2.7 Assay for Total Flavonoids
Total flavonoids content was determined according to the method of Dewanto et al. (2002) adapted by Kesraoui et al. (2011). 20μL of 10% (v/v) of sample (essential oils or extracts) was mixed with 30μL of 5% (w/v) NaNO2 solution. After 6 minutes, 60μL of freshly prepared 10% (w/v) AlCl3.6H2O was added. After 5 minutes, 200μL of 1M NaOH and 690μL of distilled water were added. Absorbance was determined at 510 nm by a Camspec M105 spectrophotometer using a quartz cell. The same procedure was repeated for quercetin standard solutions (0-500μg/mL). The concentrations of flavonoid compounds were calculated according to the following equation obtained from the standard quercetin graph:
Absorbance = 0.0001 quercetin (μg) 0.0045 (R2=0.9996)
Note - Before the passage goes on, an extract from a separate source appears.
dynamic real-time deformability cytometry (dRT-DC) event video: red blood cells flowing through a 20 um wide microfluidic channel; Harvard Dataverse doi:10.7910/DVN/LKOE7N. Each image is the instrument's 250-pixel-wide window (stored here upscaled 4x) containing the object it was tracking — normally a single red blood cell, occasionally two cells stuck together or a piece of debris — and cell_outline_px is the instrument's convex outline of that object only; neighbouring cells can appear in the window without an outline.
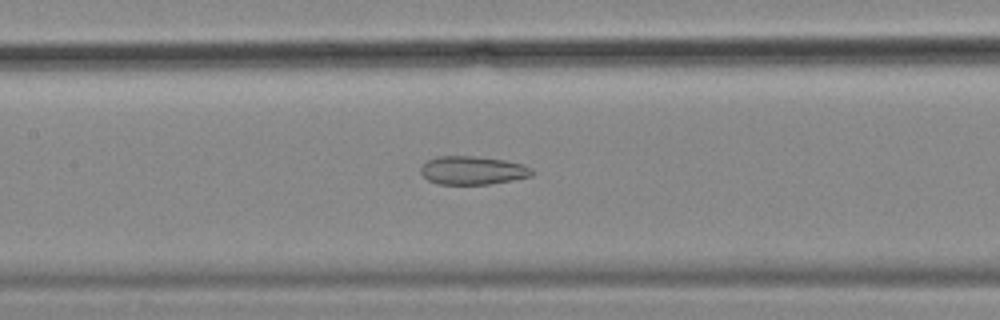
{"species": "common noctule bat (a hibernating species)", "species_latin": "Nyctalus noctula", "temperature_condition": "cold", "stored_images_in_passage": 56, "camera_frame_rate_fps": 3000, "um_per_image_px": 0.085, "animal": {"sex": "female", "body_mass_g": 18.4}, "frame": {"image": 1, "passage_image": 26, "time_ms": 8.333, "image_size_px": [1000, 320], "cell_outline_px": [[532, 176], [492, 184], [436, 184], [428, 180], [420, 172], [420, 168], [428, 160], [436, 156], [472, 156], [504, 160], [524, 164], [532, 168]], "centroid_in_image_um": [40.17, 14.48], "position_along_channel_um": 167.2, "area_um2": 18.44}}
The results were expressed as μg quercetin equivalence (QE) per mg sample. All the tests were performed in triplicate and flavonoid content as quercetin equivalents were reported as mean±SD of triplicate determinations.
2.8 Antibacterial Activity
2.8.1 General Procedure
All equipment and media used for antibacterial screening tests were autoclaved at 121°C for 1½ hours prior to use. The experiment was carried out aseptically in a Laminar Air Flow.
2.8.2 Bacterial Strains and Growth Conditions
Antibacterial activity tests were carried out on: Bacillus cereus (ATCC 11778), Staphylococcus aureus (ATCC 25923), Escherichia coli (ATCC 25922) and Klebsiella pneumonia (ATCC 13883). The test organisms were kindly provided by (?)
The bacteria were cultured in Mueller-Hinton broth (21g/dm3) at 37°C for 24 hours. The cultures were kept in the refrigerator (2 to 8°C) and sub-cultures were made every two weeks in broth.
2.8.3 Disc Diffusion Method
Antibacterial activity of the essential oils and extracts were determined using the disc diffusion method (NCCLS, 2002). Mueller-Hinton agar was prepared according to the manufacturer's recommendations, autoclaved and allowed to cool. The cooled medium was poured in sterile disposable plastic Petri dishes to form a uniform horizontal surface of a depth of about 4mm.
The agar medium was allowed to set and dry aseptically at room temperature. The agar plates were either used on the same day or stored in refrigerator (2 to 8°C) wrapped in plastic.
The selected bacterial suspension was spread on the agar using sterile cotton swabs. Sterile filter paper discs (6mm) were placed on the surface of the agar and impregnated with 5μl of essential oil or extract. Petri dishes were incubated at 37°C for 24h. All determinations were performed in triplicates. Erythromycin (30μg) discs were used as controls.
The plates were examined after incubation. The inhibition zone was the clear area devoid of bacterial growth. Antibacterial activity was evaluated by measuring the inhibition radius to the nearest millimeter. Value of each diameter was measured in triplicate and averaged.